* YOUR TASK *
Return only the number of lines in the data below where the word "cuidado" appears.

* THE DATA *
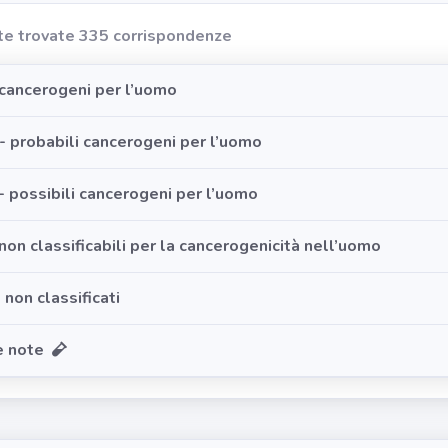
te trovate 335 corrispondenze
cancerogeni per l’uomo
- probabili cancerogeni per l’uomo
- possibili cancerogeni per l’uomo
non classificabili per la cancerogenicità nell’uomo
 non classificati
e note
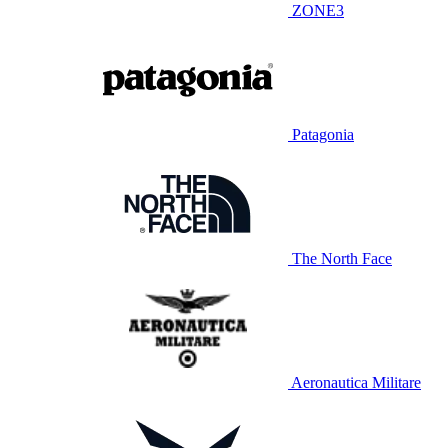
ZONE3
Patagonia
The North Face
Aeronautica Militare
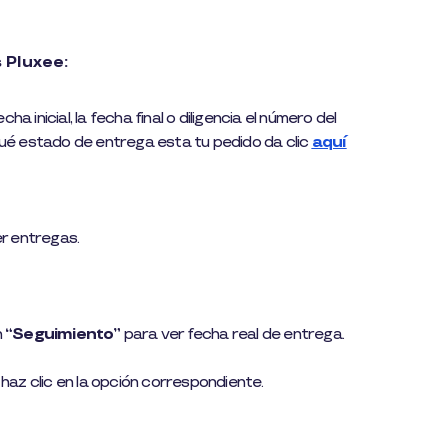
 Pluxee:
ha inicial, la fecha final o diligencia el número del
qué estado de entrega esta tu pedido da clic
aquí
r entregas.
n
“Seguimiento”
para ver fecha real de entrega.
 haz clic en la opción correspondiente.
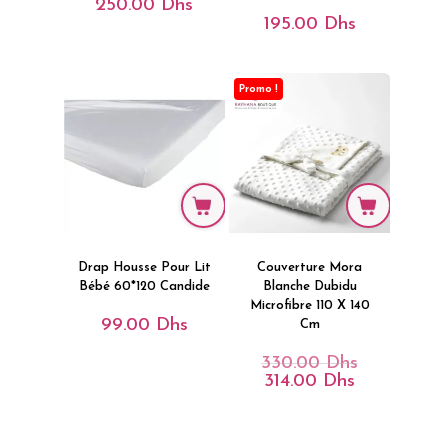
250.00
Dhs
195.00
Dhs
Promo !
Drap Housse Pour Lit
Couverture Mora
Bébé 60*120 Candide
Blanche Dubidu
Microfibre 110 X 140
99.00
Dhs
Cm
330.00
Dhs
Le
Prix
314.00
Dhs
Le
Initial
Prix
Était :
Actuel
330.00 Dhs.
Est :
314.00 Dhs.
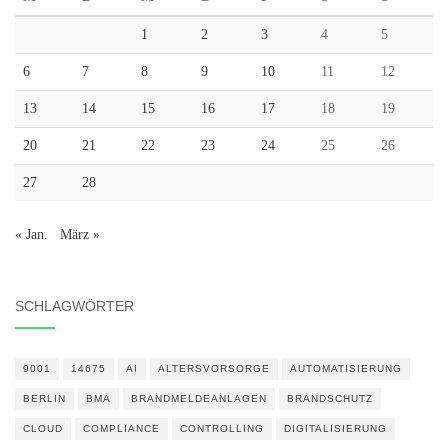
1
2
3
4
5
6
7
8
9
10
11
12
13
14
15
16
17
18
19
20
21
22
23
24
25
26
27
28
« Jan.
März »
SCHLAGWÖRTER
9001
14675
AI
ALTERSVORSORGE
AUTOMATISIERUNG
BERLIN
BMA
BRANDMELDEANLAGEN
BRANDSCHUTZ
CLOUD
COMPLIANCE
CONTROLLING
DIGITALISIERUNG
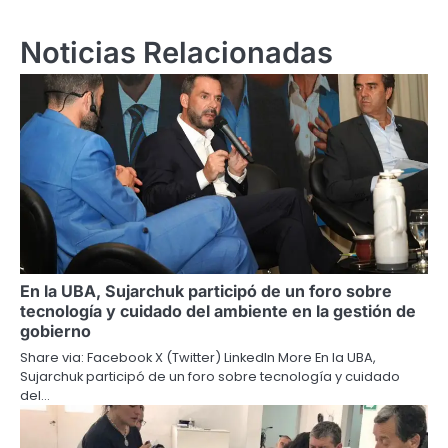
Noticias Relacionadas
En la UBA, Sujarchuk participó de un foro sobre
tecnología y cuidado del ambiente en la gestión de
gobierno
Share via: Facebook X (Twitter) LinkedIn More En la UBA,
Sujarchuk participó de un foro sobre tecnología y cuidado
del…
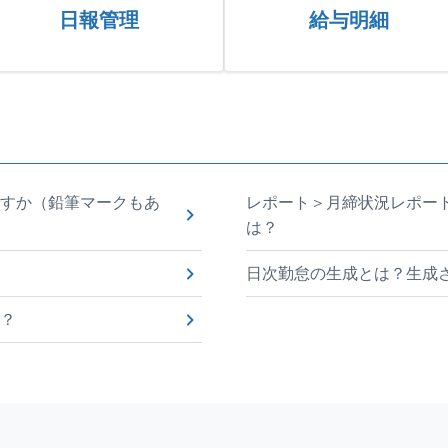
日報管理
給与明細
すか（鉛筆マークもあ
レポート＞月締状況レポート
は？
日次勤怠の生成とは？生成
？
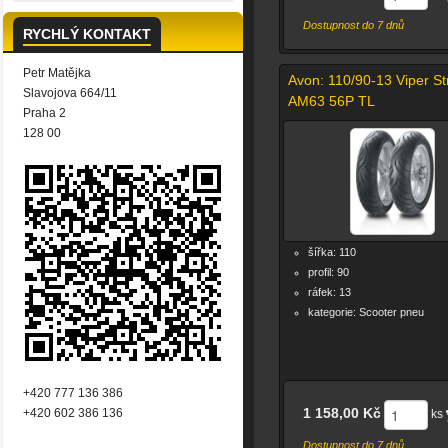
Dostupnost do 7 dnů
RYCHLÝ KONTAKT
Petr Matějka
Avon: 110/90-13 Viper St
Slavojova 664/11
AM63 56P TL
Praha 2
128 00
šířka: 110
profil: 90
ráfek: 13
kategorie: Scooter pneu
+420 777 136 386
1 158,00 Kč
+420 602 386 136
ks
Dostupnost do 7 dnů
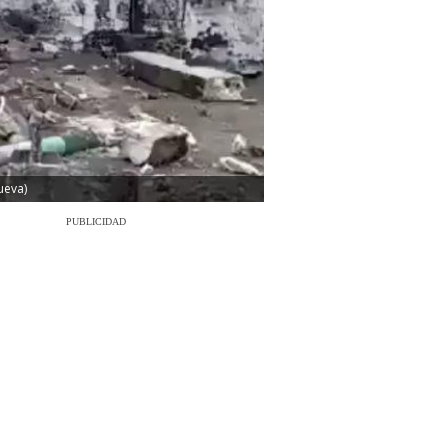
ueva)
PUBLICIDAD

* YOUR SOLUTION *
2